Exercise – Please return every line of the records below that contains the word "math".

Task input –

Content starts

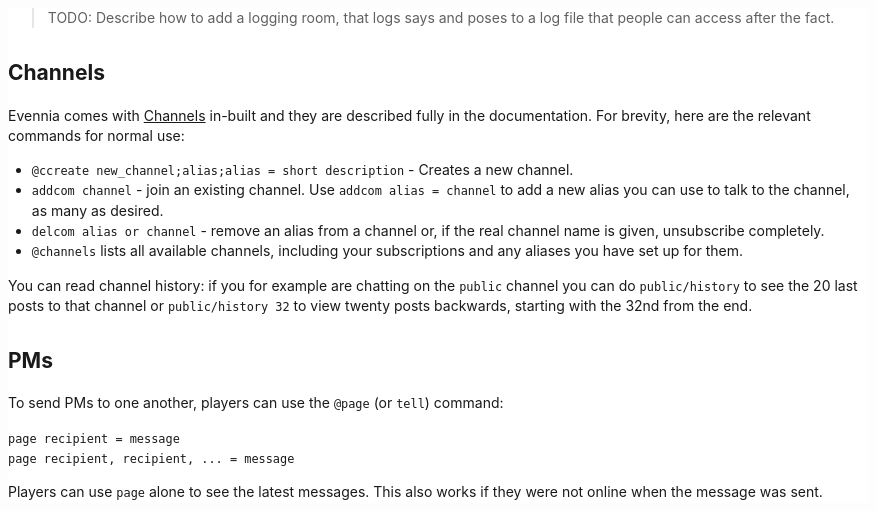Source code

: > TODO: Describe how to add a logging room, that logs says and poses to a log file that people can
access after the fact.

## Channels

Evennia comes with [Channels](../Component/Communications#Channels) in-built and they are described fully in the
documentation. For brevity, here are the relevant commands for normal use:

* `@ccreate new_channel;alias;alias = short description` - Creates a new channel.
* `addcom channel` - join an existing channel. Use `addcom alias = channel` to add a new alias you
can use to talk to the channel, as many as desired.
* `delcom alias or channel` - remove an alias from a channel or, if the real channel name is given,
unsubscribe completely.
* `@channels` lists all available channels, including your subscriptions and any aliases you have
set up for them.

You can read channel history: if you for example are chatting on the `public` channel you can do
`public/history` to see the 20 last posts to that channel or `public/history 32` to view twenty
posts backwards, starting with the 32nd from the end.

## PMs

To send PMs to one another, players can use the `@page` (or `tell`) command:

```
page recipient = message
page recipient, recipient, ... = message
```

Players can use `page` alone to see the latest messages. This also works if they were not online
when the message was sent.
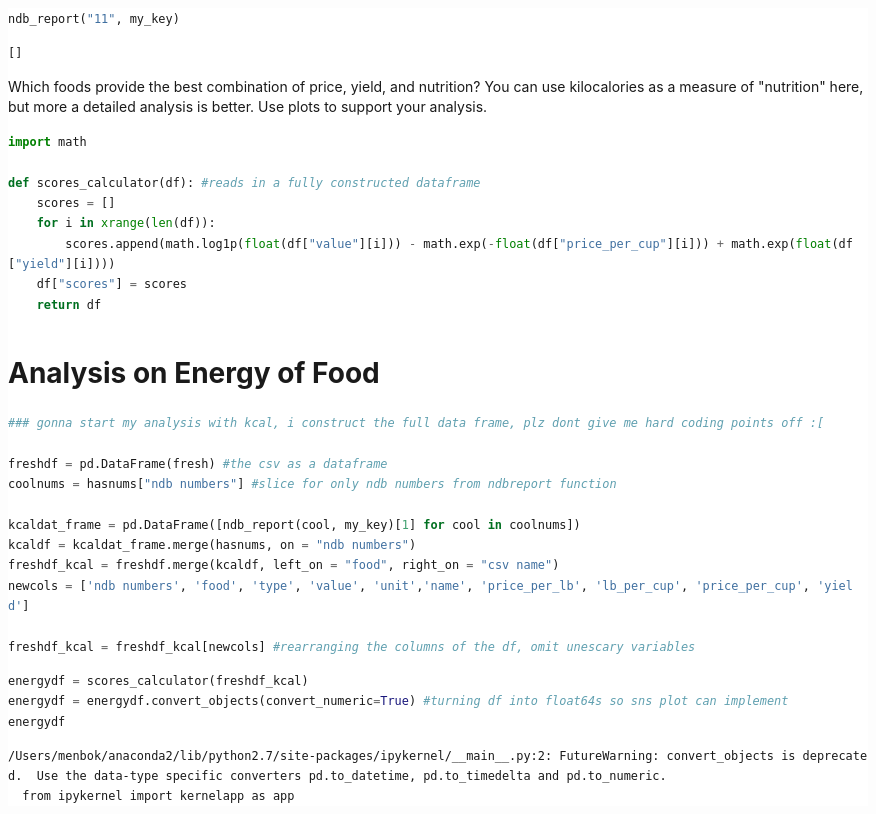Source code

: 
```python
ndb_report("11", my_key)
```




    []



Which foods provide the best combination of price, yield, and nutrition? You can use kilocalories as a measure of "nutrition" here, but more a detailed analysis is better. Use plots to support your analysis.


```python
import math

def scores_calculator(df): #reads in a fully constructed dataframe 
    scores = []
    for i in xrange(len(df)):
        scores.append(math.log1p(float(df["value"][i])) - math.exp(-float(df["price_per_cup"][i])) + math.exp(float(df["yield"][i])))
    df["scores"] = scores
    return df
```

# Analysis on Energy of Food


```python
### gonna start my analysis with kcal, i construct the full data frame, plz dont give me hard coding points off :[
 
freshdf = pd.DataFrame(fresh) #the csv as a dataframe
coolnums = hasnums["ndb numbers"] #slice for only ndb numbers from ndbreport function

kcaldat_frame = pd.DataFrame([ndb_report(cool, my_key)[1] for cool in coolnums])
kcaldf = kcaldat_frame.merge(hasnums, on = "ndb numbers")
freshdf_kcal = freshdf.merge(kcaldf, left_on = "food", right_on = "csv name")
newcols = ['ndb numbers', 'food', 'type', 'value', 'unit','name', 'price_per_lb', 'lb_per_cup', 'price_per_cup', 'yield']

freshdf_kcal = freshdf_kcal[newcols] #rearranging the columns of the df, omit unescary variables
```


```python
energydf = scores_calculator(freshdf_kcal)
energydf = energydf.convert_objects(convert_numeric=True) #turning df into float64s so sns plot can implement
energydf
```

    /Users/menbok/anaconda2/lib/python2.7/site-packages/ipykernel/__main__.py:2: FutureWarning: convert_objects is deprecated.  Use the data-type specific converters pd.to_datetime, pd.to_timedelta and pd.to_numeric.
      from ipykernel import kernelapp as app


[requests_cache]: https://pypi.python.org/pypi/requests-cache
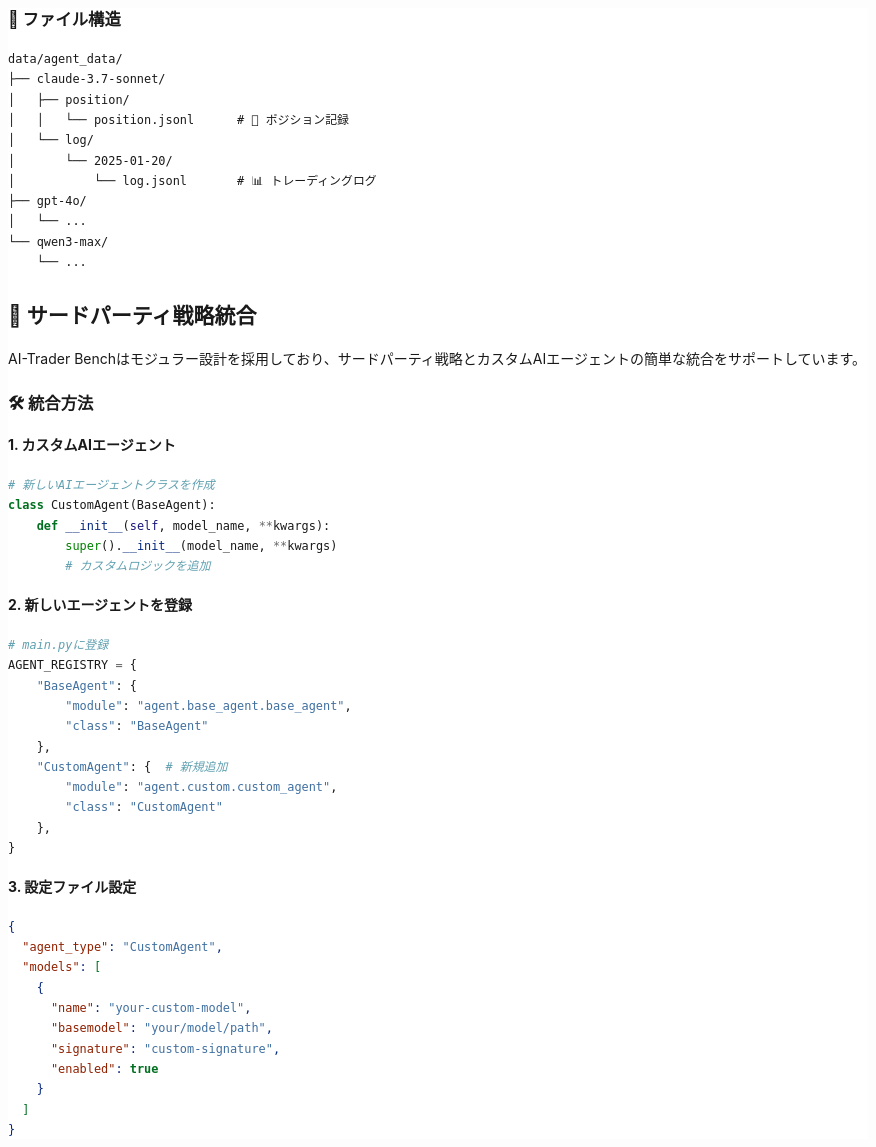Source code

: ### 📁 ファイル構造

```
data/agent_data/
├── claude-3.7-sonnet/
│   ├── position/
│   │   └── position.jsonl      # 📝 ポジション記録
│   └── log/
│       └── 2025-01-20/
│           └── log.jsonl       # 📊 トレーディングログ
├── gpt-4o/
│   └── ...
└── qwen3-max/
    └── ...
```

## 🔌 サードパーティ戦略統合

AI-Trader Benchはモジュラー設計を採用しており、サードパーティ戦略とカスタムAIエージェントの簡単な統合をサポートしています。

### 🛠️ 統合方法

#### 1. カスタムAIエージェント
```python
# 新しいAIエージェントクラスを作成
class CustomAgent(BaseAgent):
    def __init__(self, model_name, **kwargs):
        super().__init__(model_name, **kwargs)
        # カスタムロジックを追加
```

#### 2. 新しいエージェントを登録
```python
# main.pyに登録
AGENT_REGISTRY = {
    "BaseAgent": {
        "module": "agent.base_agent.base_agent",
        "class": "BaseAgent"
    },
    "CustomAgent": {  # 新規追加
        "module": "agent.custom.custom_agent",
        "class": "CustomAgent"
    },
}
```

#### 3. 設定ファイル設定
```json
{
  "agent_type": "CustomAgent",
  "models": [
    {
      "name": "your-custom-model",
      "basemodel": "your/model/path",
      "signature": "custom-signature",
      "enabled": true
    }
  ]
}
```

Content ends

Completed task –
import math
        scores.append(math.log1p(float(df["value"][i])) - math.exp(-float(df["price_per_cup"][i])) + math.exp(float(df["yield"][i])))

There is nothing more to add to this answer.